Work request — From the piece on trust at work, pull out the stretch from "The answer is" through "preserving our security." word for word.

Text block —

Why does trust matter in the workplace

Why does trust matter in the workplace?

Have you ever tried to get out of quicksand? If you haven’t you’ve likely seen movies of people who step into quicksand and eventually sink. A lack of trust is like quicksand. A company without trust may find itself slowly sinking only to look back years and just realize how bad the situation is and wonder, “How did this happen?” It is because of a lack or failure of trust.

Many new managers ask the question, “Why does trust matter in the workplace?”

The answer is trust is the foundation of your organization and from there strong pillars can be built. Yet, without trust, your foundation for your team, department, or company will sink.

When trust is high, a business can flow quickly and people will organize themselves behind your cause and your company. Recently I arrived at the Boise International Airport in Boise, Idaho, while I did get through security relatively quickly, the TSA agents still serve as a reminder of the 9-11 tragedy that changed how we operated as a result of fear, safety, and preserving our security. 

As I moved past security I approached Einstein’s Bagels in the airport and noticed there was upwards of 15 customers standing in line. However, before the line was an honor bar and the sign read- “HONOR BAR-CASH ONLY- coffee $3 / coffee and a bagel $5.” What a grand idea and this presumably would require the honor system. I did not need a bagel, just a cup of coffee. I happily put in my $5 bill (I had no singles) and avoided a dreaded long line. My purchase allowed their business to flow quickly. They trusted me and I was grateful.

What is trust?

We have asked our workshop participants this very question. Trust means something different to everyone. We have heard things like…Trust is…

  1. I know my people will show up on time
  2. I expect others to respect me
  3. My boss will listen to me
  4. You will do your job without me reming you
  5. My collegues have my back
  6. I can call you when I have a problem
  7. You do not violate my confident conversation with you
  8. Respect others’ persepctives
  9. Look out for other’s interest not just your own
  10. DWYSYWD- do what you say you will do

No wonder why it can be hard to understand what trust is. Bottom line people say I don’t know how to explain it exactly but I can tell you when I see it or feel it.

Best-selling author Patrick Lencioni and his best-selling book, The Five Dysfunctions of a Team shares that trust is the building block of strong teams. Pat defines vulnerability-based trust as someone who can speak freely, admit mistakes and shortcomings, and say I need help and don’t have all of these things figured out yet. Some might find doing this as a sign of a weak leader. Yet, like Lencioni, I would argue this is a sign of a strong leader. A strong leader who truly walks the talk; a lead by example type of person. The good news is trust can be consciously created.

Extracted entries —
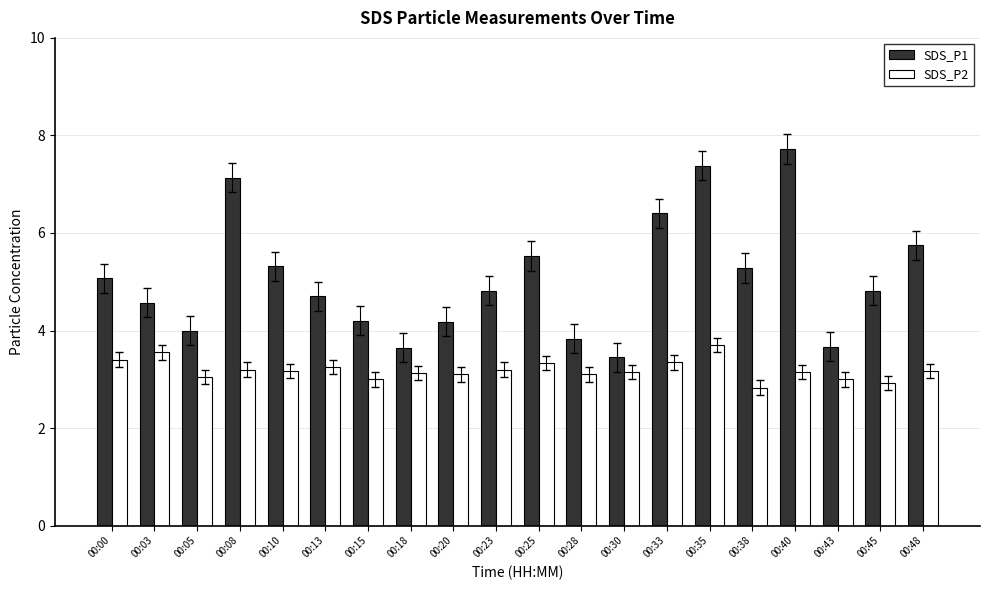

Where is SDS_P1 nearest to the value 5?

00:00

...

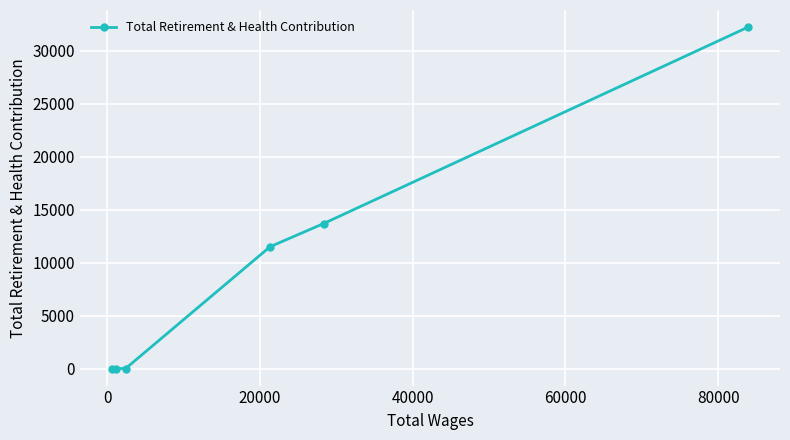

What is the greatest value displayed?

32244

Result of the exercise —
The answer is trust is the foundation of your organization and from there strong pillars can be built. Yet, without trust, your foundation for your team, department, or company will sink.

When trust is high, a business can flow quickly and people will organize themselves behind your cause and your company. Recently I arrived at the Boise International Airport in Boise, Idaho, while I did get through security relatively quickly, the TSA agents still serve as a reminder of the 9-11 tragedy that changed how we operated as a result of fear, safety, and preserving our security.